Collected data:
Content starts
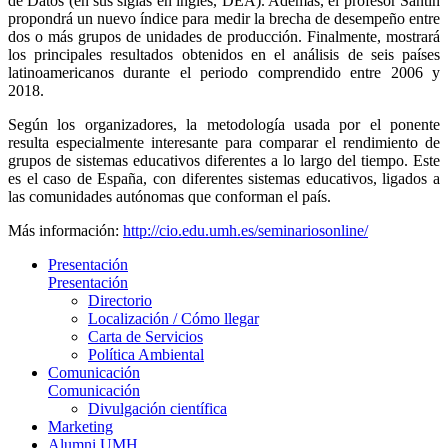
de Datos (en sus siglas en inglés, DEA). Además, el profesor Santín
propondrá un nuevo índice para medir la brecha de desempeño entre
dos o más grupos de unidades de producción. Finalmente, mostrará
los principales resultados obtenidos en el análisis de seis países
latinoamericanos durante el periodo comprendido entre 2006 y
2018.
Según los organizadores, la metodología usada por el ponente
resulta especialmente interesante para comparar el rendimiento de
grupos de sistemas educativos diferentes a lo largo del tiempo. Este
es el caso de España, con diferentes sistemas educativos, ligados a
las comunidades autónomas que conforman el país.
Más información:
http://cio.edu.umh.es/seminariosonline/
Presentación
Presentación
Directorio
Localización / Cómo llegar
Carta de Servicios
Política Ambiental
Comunicación
Comunicación
Divulgación científica
Marketing
Alumni UMH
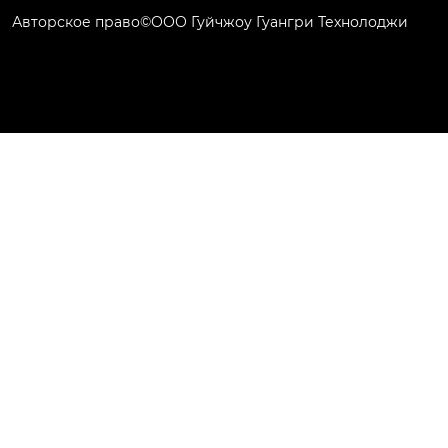
Авторское право©ООО Гуйчжоу Гуангри Технолоджи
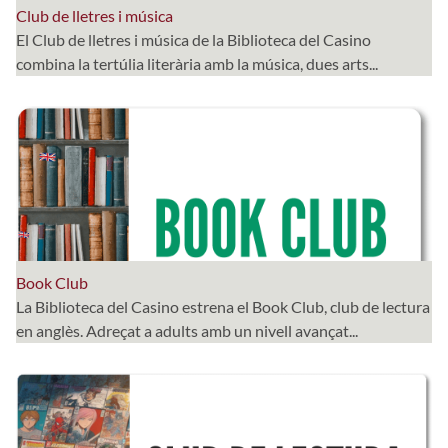
Club de lletres i música
El Club de lletres i música de la Biblioteca del Casino
combina la tertúlia literària amb la música, dues arts...
Book Club
La Biblioteca del Casino estrena el Book Club, club de lectura
en anglès. Adreçat a adults amb un nivell avançat...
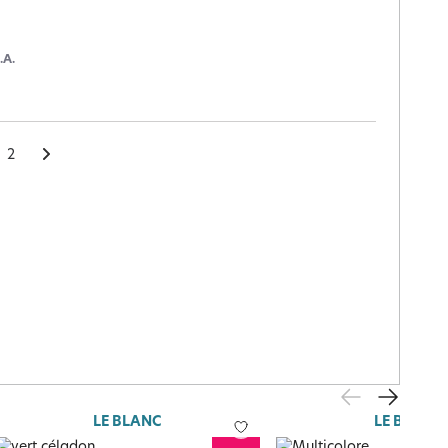
.A.
2
LE BLANC
LE BLANC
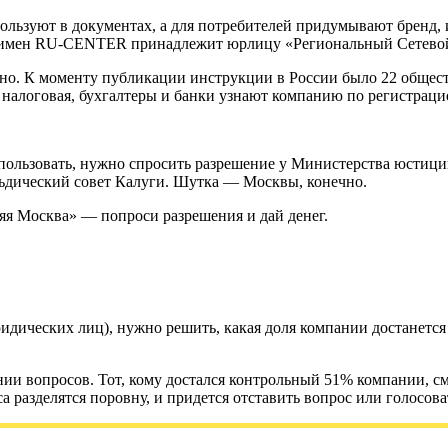
ользуют в документах, а для потребителей придумывают бренд, и
х имен RU-CENTER принадлежит юрлицу «Региональный Сетев
но. К моменту публикации инструкции в России было 22 общест
: налоговая, бухгалтеры и банки узнают компанию по регистра
пользовать, нужно спросить разрешение у Министерства юстиции
льдический совет Калуги. Шутка — Москвы, конечно.
яя Москва» — попроси разрешения и дай денег.
дических лиц), нужно решить, какая доля компании достанется к
нии вопросов. Тот, кому достался контрольный 51% компании, с
 разделятся поровну, и придется отставить вопрос или голосоват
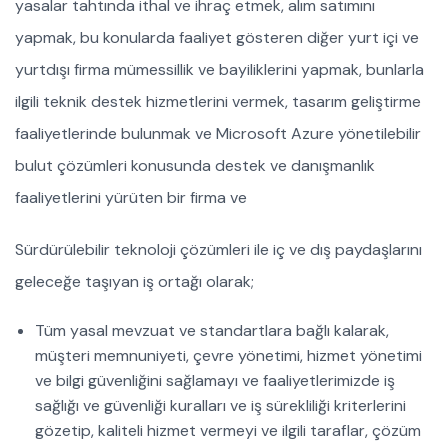
yasalar tahtında ithal ve ihraç etmek, alım satımını
yapmak, bu konularda faaliyet gösteren diğer yurt içi ve
yurtdışı firma mümessillik ve bayiliklerini yapmak, bunlarla
ilgili teknik destek hizmetlerini vermek, tasarım geliştirme
faaliyetlerinde bulunmak ve Microsoft Azure yönetilebilir
bulut çözümleri konusunda destek ve danışmanlık
faaliyetlerini yürüten bir firma ve
Sürdürülebilir teknoloji çözümleri ile iç ve dış paydaşlarını
geleceğe taşıyan iş ortağı olarak;
Tüm yasal mevzuat ve standartlara bağlı kalarak,
müşteri memnuniyeti, çevre yönetimi, hizmet yönetimi
ve bilgi güvenliğini sağlamayı ve faaliyetlerimizde iş
sağlığı ve güvenliği kuralları ve iş sürekliliği kriterlerini
gözetip, kaliteli hizmet vermeyi ve ilgili taraflar, çözüm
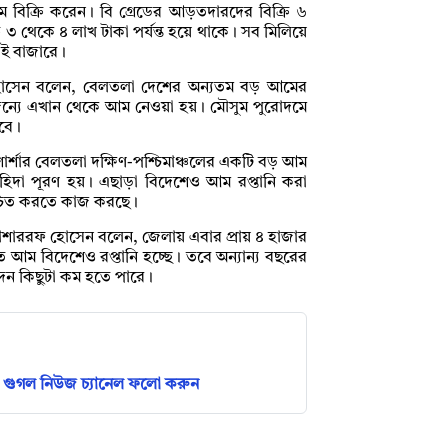
বিক্রি করেন। বি গ্রেডের আড়তদারদের বিক্রি ৬
 ৩ থেকে ৪ লাখ টাকা পর্যন্ত হয়ে থাকে। সব মিলিয়ে
এই বাজারে।
োসেন বলেন, বেলতলা দেশের অন্যতম বড় আমের
র জন্যে এখান থেকে আম নেওয়া হয়। মৌসুম পুরোদমে
হবে।
 শার্শার বেলতলা দক্ষিণ-পশ্চিমাঞ্চলের একটি বড় আম
হিদা পূরণ হয়। এছাড়া বিদেশেও আম রপ্তানি করা
শ্চিত করতে কাজ করছে।
মোশাররফ হোসেন বলেন, জেলায় এবার প্রায় ৪ হাজার
 আম বিদেশেও রপ্তানি হচ্ছে। তবে অন্যান্য বছরের
দন কিছুটা কম হতে পারে।
গুগল নিউজ চ্যানেল ফলো করুন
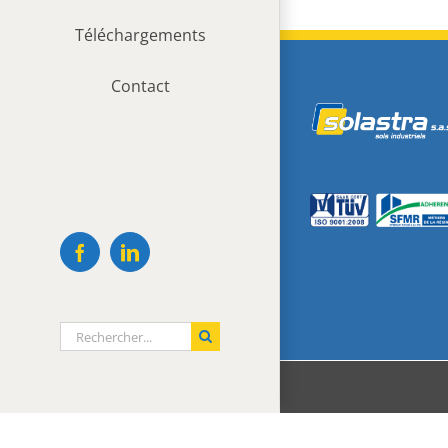
Téléchargements
Contact
Facebook
LinkedIn
Rechercher:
Content ends
## [Task instructions]
Print, word for word, every entry shown above; the pictures stay out.

## [Task result]
de Datos (en sus siglas en inglés, DEA). Además, el profesor Santín
propondrá un nuevo índice para medir la brecha de desempeño entre
dos o más grupos de unidades de producción. Finalmente, mostrará
los principales resultados obtenidos en el análisis de seis países
latinoamericanos durante el periodo comprendido entre 2006 y
2018.
Según los organizadores, la metodología usada por el ponente
resulta especialmente interesante para comparar el rendimiento de
grupos de sistemas educativos diferentes a lo largo del tiempo. Este
es el caso de España, con diferentes sistemas educativos, ligados a
las comunidades autónomas que conforman el país.
Más información:
http://cio.edu.umh.es/seminariosonline/
Presentación
Presentación
Directorio
Localización / Cómo llegar
Carta de Servicios
Política Ambiental
Comunicación
Comunicación
Divulgación científica
Marketing
Alumni UMH
Авторское право©ООО Гуйчжоу Гуангри Технолоджи
Club de lletres i música
El Club de lletres i música de la Biblioteca del Casino
combina la tertúlia literària amb la música, dues arts...
Book Club
La Biblioteca del Casino estrena el Book Club, club de lectura
en anglès. Adreçat a adults amb un nivell avançat...
.A.
2
LE BLANC
LE BLANC
ользуют в документах, а для потребителей придумывают бренд, и
х имен RU-CENTER принадлежит юрлицу «Региональный Сетев
но. К моменту публикации инструкции в России было 22 общест
: налоговая, бухгалтеры и банки узнают компанию по регистра
пользовать, нужно спросить разрешение у Министерства юстиции
льдический совет Калуги. Шутка — Москвы, конечно.
яя Москва» — попроси разрешения и дай денег.
дических лиц), нужно решить, какая доля компании достанется к
нии вопросов. Тот, кому достался контрольный 51% компании, с
 разделятся поровну, и придется отставить вопрос или голосоват
yasalar tahtında ithal ve ihraç etmek, alım satımını
yapmak, bu konularda faaliyet gösteren diğer yurt içi ve
yurtdışı firma mümessillik ve bayiliklerini yapmak, bunlarla
ilgili teknik destek hizmetlerini vermek, tasarım geliştirme
faaliyetlerinde bulunmak ve Microsoft Azure yönetilebilir
bulut çözümleri konusunda destek ve danışmanlık
faaliyetlerini yürüten bir firma ve
Sürdürülebilir teknoloji çözümleri ile iç ve dış paydaşlarını
geleceğe taşıyan iş ortağı olarak;
Tüm yasal mevzuat ve standartlara bağlı kalarak,
müşteri memnuniyeti, çevre yönetimi, hizmet yönetimi
ve bilgi güvenliğini sağlamayı ve faaliyetlerimizde iş
sağlığı ve güvenliği kuralları ve iş sürekliliği kriterlerini
gözetip, kaliteli hizmet vermeyi ve ilgili taraflar, çözüm
বিক্রি করেন। বি গ্রেডের আড়তদারদের বিক্রি ৬
 ৩ থেকে ৪ লাখ টাকা পর্যন্ত হয়ে থাকে। সব মিলিয়ে
এই বাজারে।
োসেন বলেন, বেলতলা দেশের অন্যতম বড় আমের
র জন্যে এখান থেকে আম নেওয়া হয়। মৌসুম পুরোদমে
হবে।
 শার্শার বেলতলা দক্ষিণ-পশ্চিমাঞ্চলের একটি বড় আম
হিদা পূরণ হয়। এছাড়া বিদেশেও আম রপ্তানি করা
শ্চিত করতে কাজ করছে।
মোশাররফ হোসেন বলেন, জেলায় এবার প্রায় ৪ হাজার
 আম বিদেশেও রপ্তানি হচ্ছে। তবে অন্যান্য বছরের
দন কিছুটা কম হতে পারে।
গুগল নিউজ চ্যানেল ফলো করুন
Téléchargements
Contact
Facebook
LinkedIn
Rechercher:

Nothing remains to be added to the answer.